CIO: Secret Service has cleaned up its act

​The U.S. Secret Service has restructured its IT operations and "rectified" many of its information security deficiencies discovered late last year after it was revealed that agents had accessed and leaked personal records of Rep. Jason Chaffetz, R-Utah, the service's CIO said during an oversight hearing Tuesday.

The U.S. Secret Service has restructured its IT operations and “rectified” many of its information security deficiencies brought to light after dozens of agents accessed and leaked personal records of Rep. Jason Chaffetz, R-Utah, the service’s CIO said during an oversight hearing Tuesday.

“When I arrived…I saw a need for a complete reorganization of the Information Resources Management Division that was under another assistant director to the office of the CIO,” Kevin Nally, who was named to the position last December and a few months after news of the leaks, said in front of Chaffetz’s House Oversight and Government Reform Committee.

“I now have a complete accounting of all IT spending in the Secret Service, I’m the only CIO in the Secret Service, and I’m the only designated approving authority for those systems we operate,” Nally said.

More than 40 agents, including one top official, were disciplined for digging up Chaffetz’s application to join the Secret Service from 2003 and leaking “some information that he might find embarrassing,” according to a Department of Homeland Security report. The move came as an act of retribution against the oversight chairman, who’d opened an investigation into misconduct within the Secret Service.
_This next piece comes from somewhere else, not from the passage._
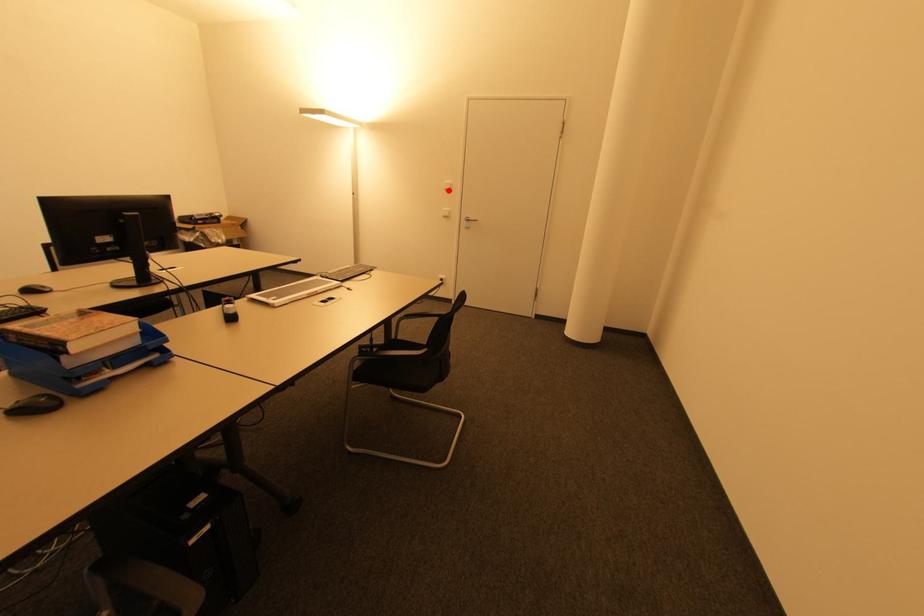
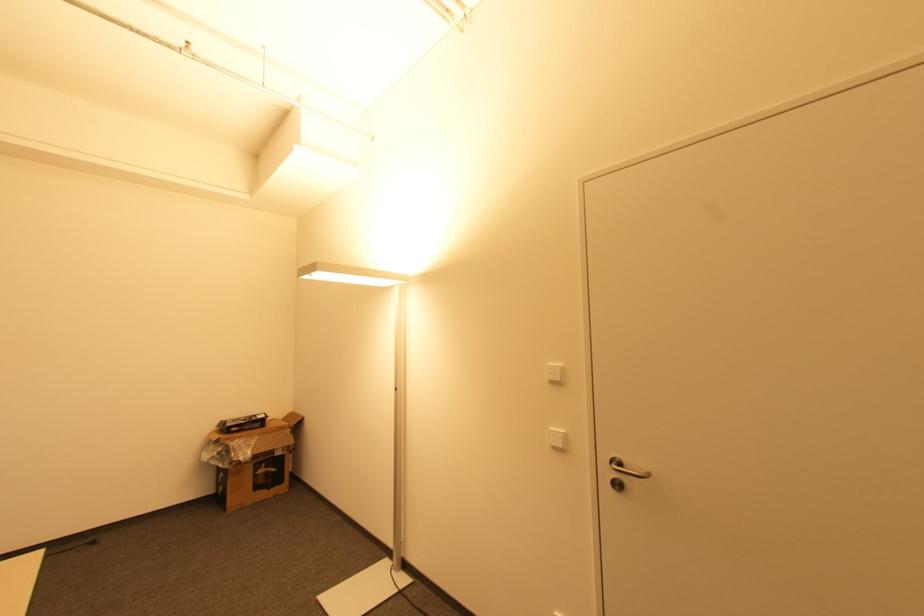
Question: I am providing you with two images of the same scene from different viewpoints. Given a red point in image1, look at the same physical point in image2. Is it:

Choices:
 (A) Closer to the viewpoint
 (B) Farther from the viewpoint

Answer: (B)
Referring to the leak of Chaffetz’s information, Nally added, “We now have procedures in place to check for that. People understand the ramifications of their actions in that regard. And plus we have training education on [personally identifiable information] and sensitive types of information.”

As of last month, a report from the service’s Office of the Inspector General showed that its IT services were still in disarray. Committee member Rep. John Duncan, R-Tenn., also quoted a report that says “IT systems in the Secret Service are described as the worst in DHS and that ‘managers cannot even explain basic IT principles…with a culture of mishandling information.’”



But Nally rebutted the notion, claiming that the prior issues are not cultural and that his office has since shored up its information security in other areas, including limiting the ability for agents to access the sensitive information of former applicants.


“It’s not a cultural issue,” he said. “The individuals that did get out of place, do wrong things, is roughly 0.7 percent of the population of the Secret Service.” Likewise, of four systems the IG found without proper security authorizations in October, Nally said three now have their authority to operate, and the fourth will receive authorization by Dec. 31.

“If that’s one thing that comes form this hearing, that at least that can’t happen again, that’s good news,” said Mick Mulvaney, R-S.C.

But Chaffetz wasn’t completely satisfied with Nally’s calling the situation “rectified.”

“I have pictures of your office where somebody emails in their application, it’s printed out, it’s stacked up in the hallway, not in a secure setting, it’s behind a locked door, but it’s certainly not in a secure setting, and then you retype it in?” he said. “How arcane, how bad is the personnel system?”

While Nally and his colleagues maintained that the Secret Service had adequate systems in place for personnel management, Chaffetz questioned once again if the service might not be fit to serve as the cyber protector of the nation’s financial infrastructure, as he did when the IG report was released in October.




“Should we shed off all the things that you’re supposed to be doing as it related to cyber and cyber defenses?” he said. “Because look at the irony here. We’re hearing reports from the inspector general that you don’t even have the basic systems in place to deal with some of the most basic things we have.”